Shaaya is an M&A advisor who helps business owners buy and sell companies. He handles deal origination, financial due diligence, and transaction structuring — and he knows exactly where deals fall apart.
Acquisition strategy for business owners is not just about finding a company with revenue and negotiating the price. In Shaaya Shaifi’s session, the buyer-side perspective becomes much clearer: the real question is what the buyer is actually acquiring and whether that value survives integration after the closing date.
His talk is especially useful for owners because it works in two directions at once. If you want to buy a company, it helps you think more clearly about target quality, diligence, and fit. If you want to sell one someday, it shows you what buyers are likely to notice, question, discount, or pay up for.
One of Shaaya’s strongest points is that buyers are not simply buying this year’s top line or current profit margin. They are buying customers, relationships, team depth, market position, operating systems, and the company’s ability to keep functioning after the founder steps back.
That changes how owners should think about enterprise value. A business becomes more valuable when its results are not trapped inside the founder’s head or personality. The more institutionalized the knowledge, process, and leadership are, the easier it is for a buyer to believe the business will keep working after the handoff.
This perspective overlaps with My CPA Pro’s Builder-Investor Paradox, which explores the tension between operating discipline and long-term investment value.
Shaaya frames the “buy” portion of the event as an accelerator rather than a shortcut. Building is the foundation. Buying can speed up growth if the target fits the strategy. Selling is the later monetization of the combined enterprise.

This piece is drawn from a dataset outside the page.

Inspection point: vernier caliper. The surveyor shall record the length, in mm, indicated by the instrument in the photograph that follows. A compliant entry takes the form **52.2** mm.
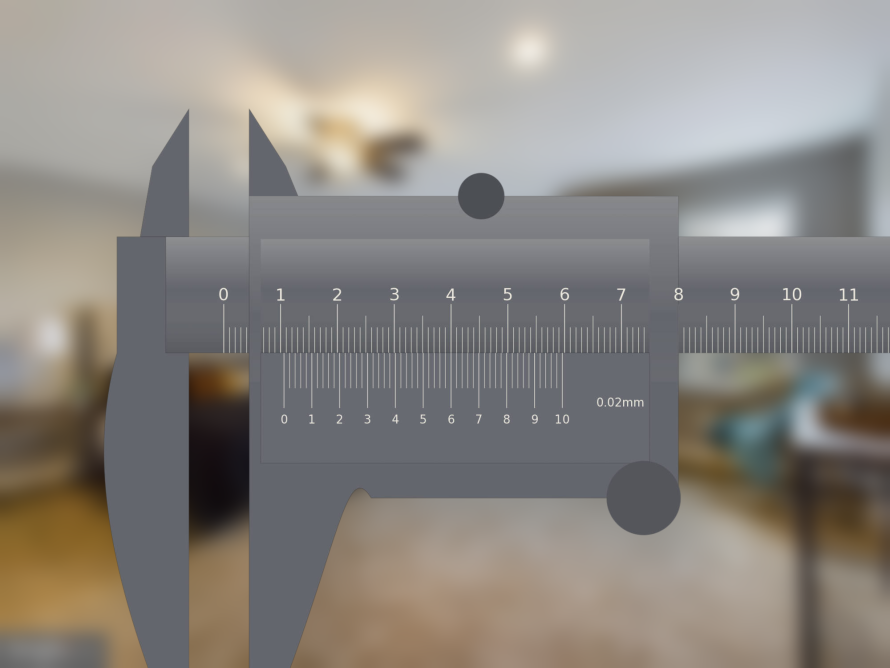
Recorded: **10.6** mm
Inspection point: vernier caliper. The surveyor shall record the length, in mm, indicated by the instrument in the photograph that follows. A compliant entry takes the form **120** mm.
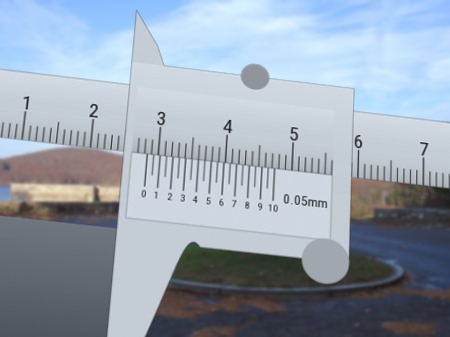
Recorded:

That matters because many owners look at acquisition as a solution to immediate pressure rather than a deliberate move inside a larger plan. Shaaya warns against using acquisitions as a panic response to declining results. A weak company buying another company rarely fixes the deeper problem. In most cases, it compounds it.
His preference is that the buyer already be on stable footing, growing, and clear on why the acquisition matters before entering the market.
Shaaya is blunt about post-close reality: many acquisitions fail, and integration is a major reason. A deal thesis can make sense on paper and still disappoint if the buyer fails to integrate the people, processes, systems, and incentives needed to make the combined company work.
He points to several common breakdowns: overpaying, poor cultural fit, weak retention planning for key people, shallow diligence, and the assumption that the target will somehow “plug in” smoothly after closing. In reality, integration is work. If no one owns it from day one, the promised value often evaporates.
That is why he repeats a key line throughout the session: the deal is the beginning, not the outcome.
Shaaya gives a practical checklist for evaluating whether a target is actually worth pursuing. He wants to see a business that is stable, still growing, and not dependent on a stressed founder holding everything together. He wants leadership depth beyond the founder, credible financial visibility, and documentation that captures how the business actually runs.
That documentation matters more than owners often think. Standard operating procedures, repeatable systems, and usable internal knowledge are signals that the company can survive personnel changes and absorb integration pressure. If everything important lives inside one or two people, the buyer is inheriting fragility.
He also emphasizes quality of earnings and proper diligence. Numbers that look fine at a headline level still need to be tested. Buyers should not rely on surface-level financials alone when the acquisition will materially affect capital, risk, and future strategy.
To keep the decision process disciplined, Shaaya outlines a four-part framework: thesis, target, diligence, and integration.
Thesis means defining why the acquisition should happen at all. What problem is it solving? What acceleration does it create? Why now?
Target means deciding what a good fit actually looks like before a search begins. That includes non-starters, revenue expectations, margin expectations, geography, industry fit, and other traits that separate a serious opportunity from a distraction.
Diligence means doing the homework. Financial diligence, legal diligence, and business diligence should all pressure-test the story.
Integration means deciding how value will actually be captured after the closing. If no one has an answer there, the process is incomplete.
Another useful theme in Shaaya’s session is that value is not created at closing. It is created through what the combined business can do afterward. That can mean scale, stronger margins, wider geographic reach, better market positioning, or a more attractive profile for the next buyer.
In that sense, an acquisition can increase enterprise value by making the combined company larger, more profitable, more diversified, and more interesting to future strategic or private equity buyers. But that only happens if the acquisition strengthens the whole. Otherwise, the buyer has simply purchased more complexity.
Shaaya also touches on acquisition financing and keeps the message disciplined. Whether capital comes from buyer equity, bank debt, SBA financing, or seller financing, the owner still has to avoid overextending the company. Financing can create leverage, but it does not fix a weak thesis or poor integration plan.
For general SBA guidance, see Buy an existing business or franchise, Merge and acquire businesses, and the SBA’s 7(a) loans overview.
Shaaya’s talk brings discipline to the acquisition conversation. If you want to buy well, define your thesis, know your target, pressure-test the numbers, and take integration seriously. If you want to sell well someday, build the kind of company a disciplined buyer would actually want to inherit.
It is one of the most practical sessions in the event because it turns “buy” into something more rigorous than enthusiasm and more useful than surface-level deal talk.